Sur les vingt objectifs en question, qui devaient être atteints une décennie plus tard, aucun n’a été rempli. Seuls six ont été charitablement considérés comme « partiellement atteints ». Nombre d’observateurs avisés estiment que, sans la ligne de mire des objectifs d’Aichi, la destruction de la biosphère se serait poursuivie à un rythme plus soutenu encore : peut-être. Mais, en tout état de cause, trente ans après la signature de la CDB au sommet de Rio (Brésil), et plus de dix ans après Nagoya, nous sommes encore collectivement très loin du compte.
La COP15 ne nous en rapprochera pas. Toute une série de collisions d’agendas indiquent que les délégations réunies à Montréal opèrent dans une sorte de monde parallèle : toute l’attention médiatique étant focalisée sur la Coupe du monde de football, ce qu’il s’y passe n’intéresse pas grand monde, et aucun chef d’Etat – à l’exception de l’hôte, le premier ministre canadien, Justin Trudeau –, n’a prévu de s’y rendre. Chacun semble prendre acte que ce qui sera paraphé à Montréal n’aura pas d’effet sur la marche du monde. Le président français, Emmanuel Macron, a d’ailleurs fixé l’ordre de ses priorités, jugeant plus important de se rendre au Qatar qu’au Canada.

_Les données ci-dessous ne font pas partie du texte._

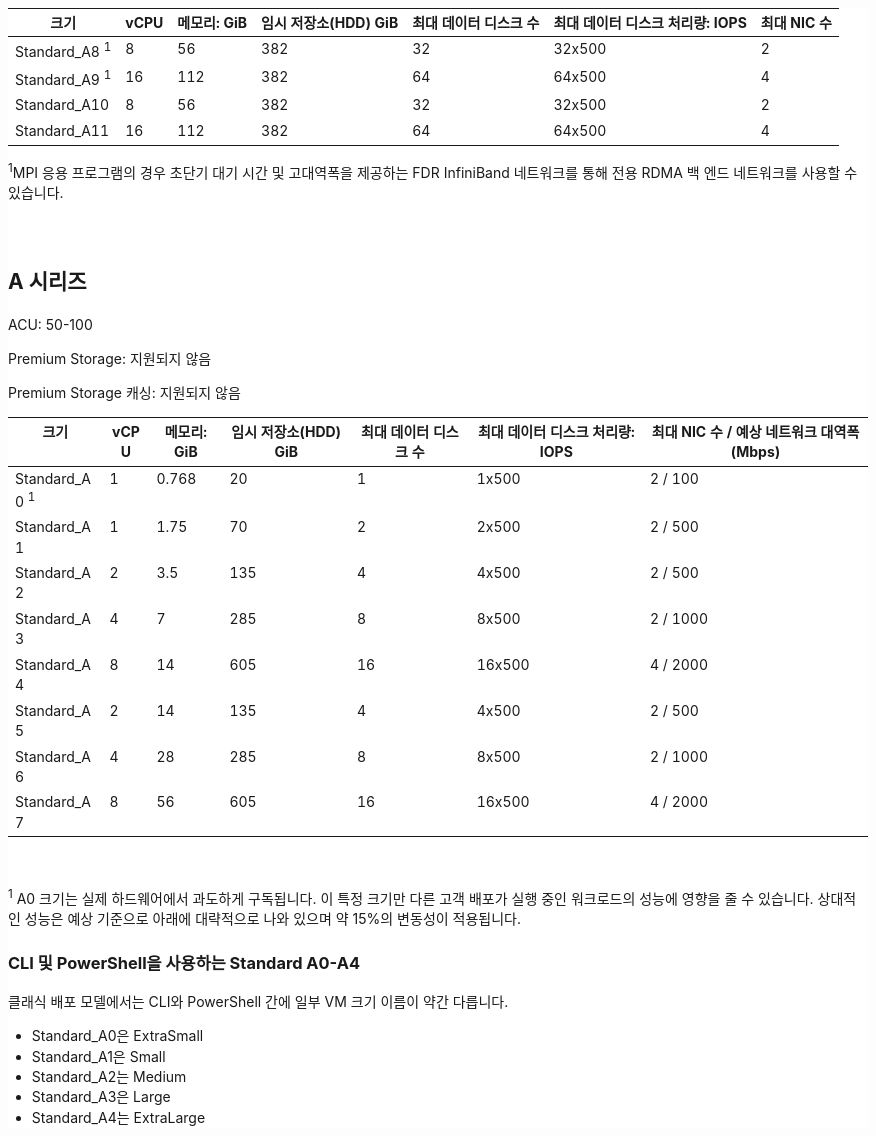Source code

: | 크기 | vCPU | 메모리: GiB | 임시 저장소(HDD) GiB | 최대 데이터 디스크 수 | 최대 데이터 디스크 처리량: IOPS | 최대 NIC 수|
| --- | --- | --- | --- | --- | --- | --- |
| Standard_A8 <sup>1</sup> |8 |56 |382 |32 |32x500 |2 |
| Standard_A9 <sup>1</sup> |16 |112 |382 |64 |64x500 |4 |
| Standard_A10 |8 |56 |382 |32 |32x500 |2  |
| Standard_A11 |16 |112 |382 |64 |64x500 |4 |

<sup>1</sup>MPI 응용 프로그램의 경우 초단기 대기 시간 및 고대역폭을 제공하는 FDR InfiniBand 네트워크를 통해 전용 RDMA 백 엔드 네트워크를 사용할 수 있습니다.

<br>

## <a name="a-series"></a>A 시리즈

ACU: 50-100

Premium Storage: 지원되지 않음

Premium Storage 캐싱: 지원되지 않음

| 크기 | vCPU | 메모리: GiB | 임시 저장소(HDD) GiB | 최대 데이터 디스크 수 | 최대 데이터 디스크 처리량: IOPS | 최대 NIC 수 / 예상 네트워크 대역폭(Mbps)  |
| --- | --- | --- | --- | --- | --- | --- |
| Standard_A0 <sup>1</sup> |1 |0.768 |20 |1 |1x500 |2 / 100 |
| Standard_A1 |1 |1.75 |70 |2 |2x500 |2 / 500  |
| Standard_A2 |2 |3.5 |135 |4 |4x500 |2 / 500 |
| Standard_A3 |4 |7 |285 |8 |8x500 |2 / 1000 |
| Standard_A4 |8 |14 |605 |16 |16x500 |4 / 2000 |
| Standard_A5 |2 |14 |135 |4 |4x500 |2 / 500 |
| Standard_A6 |4 |28 |285 |8 |8x500 |2 / 1000 |
| Standard_A7 |8 |56 |605 |16 |16x500 |4 / 2000 |
<br>

<sup>1</sup> A0 크기는 실제 하드웨어에서 과도하게 구독됩니다. 이 특정 크기만 다른 고객 배포가 실행 중인 워크로드의 성능에 영향을 줄 수 있습니다. 상대적인 성능은 예상 기준으로 아래에 대략적으로 나와 있으며 약 15%의 변동성이 적용됩니다.

### <a name="standard-a0---a4-using-cli-and-powershell"></a>CLI 및 PowerShell을 사용하는 Standard A0-A4

클래식 배포 모델에서는 CLI와 PowerShell 간에 일부 VM 크기 이름이 약간 다릅니다.

* Standard_A0은 ExtraSmall 
* Standard_A1은 Small
* Standard_A2는 Medium
* Standard_A3은 Large
* Standard_A4는 ExtraLarge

Il ne s’agit pas uniquement de l’agenda des chefs d’Etat. Le lendemain de l’ouverture de la COP15, le ministre de l’agriculture, Marc Fesneau, se déclarait favorable au retour, pour la troisième année consécutive, des néonicotinoïdes sur la betterave. Une position prise alors que – fait proprement extraordinaire – les prévisions de pression parasitaire sur ces cultures ne sont pas encore disponibles. Se déclarer favorable par principe à l’application des produits les plus destructeurs de la biodiversité, sur quelque 400 000 hectares, alors que les discussions s’ouvrent à Montréal : on est fondé à se demander comment la délégation française a trouvé le moral de tenir le rythme harassant des négociations, deux semaines durant.
Manœuvre dilatoire
Ce n’est pas tout. Le 19 décembre, le jour de la clôture de la COP15, il est probable que le Conseil européen torpille sans ciller l’une des mesures-phares du Green Deal d’Ursula von der Leyen. Officiellement, il ne s’agit que de demander à la Commission des données complémentaires sur l’impact économique des objectifs de réduction des pesticides (50 % à l’horizon 2030). Mais la réalité est que cette exigence a tous les traits d’une manœuvre dilatoire : le temps de réaliser l’étude complémentaire réclamée par les Etats membres (à l’exception de l’Allemagne), plusieurs mois pourraient s’écouler et rendre impossibles l’examen et l’adoption du règlement sur l’usage durable des pesticides, avant la fin de la mandature.